- Extracted page text data:
============

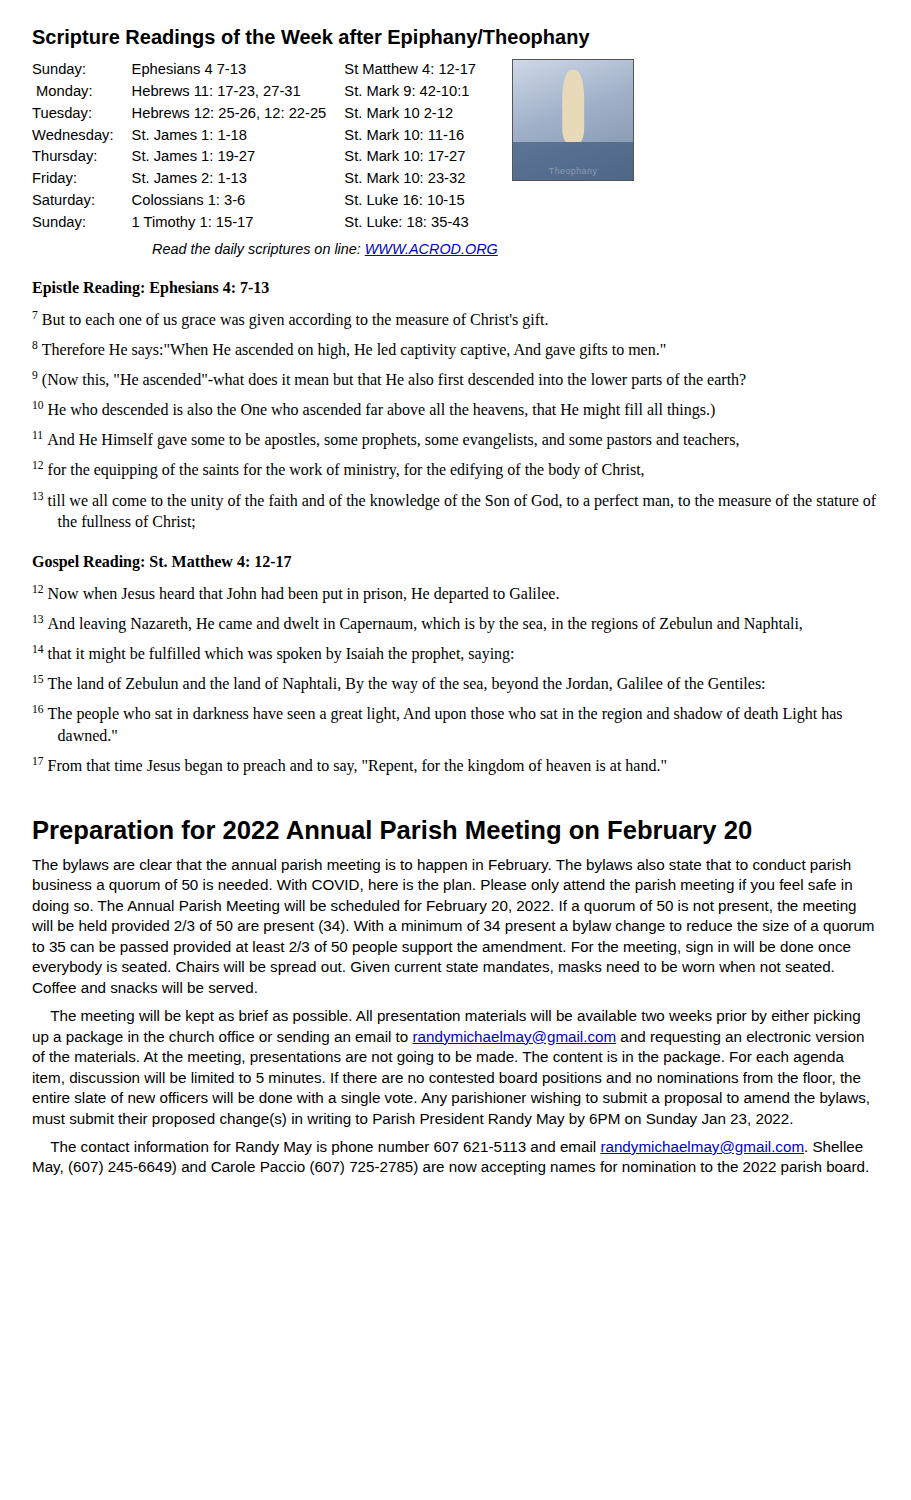Scripture Readings of the Week after Epiphany/Theophany
| Sunday: | Ephesians 4 7-13 | St Matthew 4: 12-17 |
| Monday: | Hebrews 11: 17-23, 27-31 | St. Mark 9: 42-10:1 |
| Tuesday: | Hebrews 12: 25-26, 12: 22-25 | St. Mark 10 2-12 |
| Wednesday: | St. James 1: 1-18 | St. Mark 10: 11-16 |
| Thursday: | St. James 1: 19-27 | St. Mark 10: 17-27 |
| Friday: | St. James 2: 1-13 | St. Mark 10: 23-32 |
| Saturday: | Colossians 1: 3-6 | St. Luke 16: 10-15 |
| Sunday: | 1 Timothy 1: 15-17 | St. Luke: 18: 35-43 |
Theophany
Read the daily scriptures on line: WWW.ACROD.ORG
Epistle Reading: Ephesians 4: 7-13
7 But to each one of us grace was given according to the measure of Christ's gift.
8 Therefore He says:"When He ascended on high, He led captivity captive, And gave gifts to men."
9(Now this, "He ascended"-what does it mean but that He also first descended into the lower parts of the earth?
10 He who descended is also the One who ascended far above all the heavens, that He might fill all things.)
11 And He Himself gave some to be apostles, some prophets, some evangelists, and some pastors and teachers,
12for the equipping of the saints for the work of ministry, for the edifying of the body of Christ,
13till we all come to the unity of the faith and of the knowledge of the Son of God, to a perfect man, to the measure of the stature of the fullness of Christ;
Gospel Reading: St. Matthew 4: 12-17
12 Now when Jesus heard that John had been put in prison, He departed to Galilee.
13 And leaving Nazareth, He came and dwelt in Capernaum, which is by the sea, in the regions of Zebulun and Naphtali,
14that it might be fulfilled which was spoken by Isaiah the prophet, saying:
15 The land of Zebulun and the land of Naphtali, By the way of the sea, beyond the Jordan, Galilee of the Gentiles:
16 The people who sat in darkness have seen a great light, And upon those who sat in the region and shadow of death Light has dawned."
17 From that time Jesus began to preach and to say, "Repent, for the kingdom of heaven is at hand."
Preparation for 2022 Annual Parish Meeting on February 20
The bylaws are clear that the annual parish meeting is to happen in February. The bylaws also state that to conduct parish business a quorum of 50 is needed. With COVID, here is the plan. Please only attend the parish meeting if you feel safe in doing so. The Annual Parish Meeting will be scheduled for February 20, 2022. If a quorum of 50 is not present, the meeting will be held provided 2/3 of 50 are present (34). With a minimum of 34 present a bylaw change to reduce the size of a quorum to 35 can be passed provided at least 2/3 of 50 people support the amendment. For the meeting, sign in will be done once everybody is seated. Chairs will be spread out. Given current state mandates, masks need to be worn when not seated. Coffee and snacks will be served.
The meeting will be kept as brief as possible. All presentation materials will be available two weeks prior by either picking up a package in the church office or sending an email to randymichaelmay@gmail.com and requesting an electronic version of the materials. At the meeting, presentations are not going to be made. The content is in the package. For each agenda item, discussion will be limited to 5 minutes. If there are no contested board positions and no nominations from the floor, the entire slate of new officers will be done with a single vote. Any parishioner wishing to submit a proposal to amend the bylaws, must submit their proposed change(s) in writing to Parish President Randy May by 6PM on Sunday Jan 23, 2022.
The contact information for Randy May is phone number 607 621-5113 and email randymichaelmay@gmail.com. Shellee May, (607) 245-6649) and Carole Paccio (607) 725-2785) are now accepting names for nomination to the 2022 parish board.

============

- WHAT TO PRODUCE: Leave the pictures out and reproduce all of the records exactly.

- WRITTEN RESPONSE:
Scripture Readings of the Week after Epiphany/Theophany
| Sunday: | Ephesians 4 7-13 | St Matthew 4: 12-17 |
| Monday: | Hebrews 11: 17-23, 27-31 | St. Mark 9: 42-10:1 |
| Tuesday: | Hebrews 12: 25-26, 12: 22-25 | St. Mark 10 2-12 |
| Wednesday: | St. James 1: 1-18 | St. Mark 10: 11-16 |
| Thursday: | St. James 1: 19-27 | St. Mark 10: 17-27 |
| Friday: | St. James 2: 1-13 | St. Mark 10: 23-32 |
| Saturday: | Colossians 1: 3-6 | St. Luke 16: 10-15 |
| Sunday: | 1 Timothy 1: 15-17 | St. Luke: 18: 35-43 |
Theophany
Read the daily scriptures on line: WWW.ACROD.ORG
Epistle Reading: Ephesians 4: 7-13
7 But to each one of us grace was given according to the measure of Christ's gift.
8 Therefore He says:"When He ascended on high, He led captivity captive, And gave gifts to men."
9(Now this, "He ascended"-what does it mean but that He also first descended into the lower parts of the earth?
10 He who descended is also the One who ascended far above all the heavens, that He might fill all things.)
11 And He Himself gave some to be apostles, some prophets, some evangelists, and some pastors and teachers,
12for the equipping of the saints for the work of ministry, for the edifying of the body of Christ,
13till we all come to the unity of the faith and of the knowledge of the Son of God, to a perfect man, to the measure of the stature of the fullness of Christ;
Gospel Reading: St. Matthew 4: 12-17
12 Now when Jesus heard that John had been put in prison, He departed to Galilee.
13 And leaving Nazareth, He came and dwelt in Capernaum, which is by the sea, in the regions of Zebulun and Naphtali,
14that it might be fulfilled which was spoken by Isaiah the prophet, saying:
15 The land of Zebulun and the land of Naphtali, By the way of the sea, beyond the Jordan, Galilee of the Gentiles:
16 The people who sat in darkness have seen a great light, And upon those who sat in the region and shadow of death Light has dawned."
17 From that time Jesus began to preach and to say, "Repent, for the kingdom of heaven is at hand."
Preparation for 2022 Annual Parish Meeting on February 20
The bylaws are clear that the annual parish meeting is to happen in February. The bylaws also state that to conduct parish business a quorum of 50 is needed. With COVID, here is the plan. Please only attend the parish meeting if you feel safe in doing so. The Annual Parish Meeting will be scheduled for February 20, 2022. If a quorum of 50 is not present, the meeting will be held provided 2/3 of 50 are present (34). With a minimum of 34 present a bylaw change to reduce the size of a quorum to 35 can be passed provided at least 2/3 of 50 people support the amendment. For the meeting, sign in will be done once everybody is seated. Chairs will be spread out. Given current state mandates, masks need to be worn when not seated. Coffee and snacks will be served.
The meeting will be kept as brief as possible. All presentation materials will be available two weeks prior by either picking up a package in the church office or sending an email to randymichaelmay@gmail.com and requesting an electronic version of the materials. At the meeting, presentations are not going to be made. The content is in the package. For each agenda item, discussion will be limited to 5 minutes. If there are no contested board positions and no nominations from the floor, the entire slate of new officers will be done with a single vote. Any parishioner wishing to submit a proposal to amend the bylaws, must submit their proposed change(s) in writing to Parish President Randy May by 6PM on Sunday Jan 23, 2022.
The contact information for Randy May is phone number 607 621-5113 and email randymichaelmay@gmail.com. Shellee May, (607) 245-6649) and Carole Paccio (607) 725-2785) are now accepting names for nomination to the 2022 parish board.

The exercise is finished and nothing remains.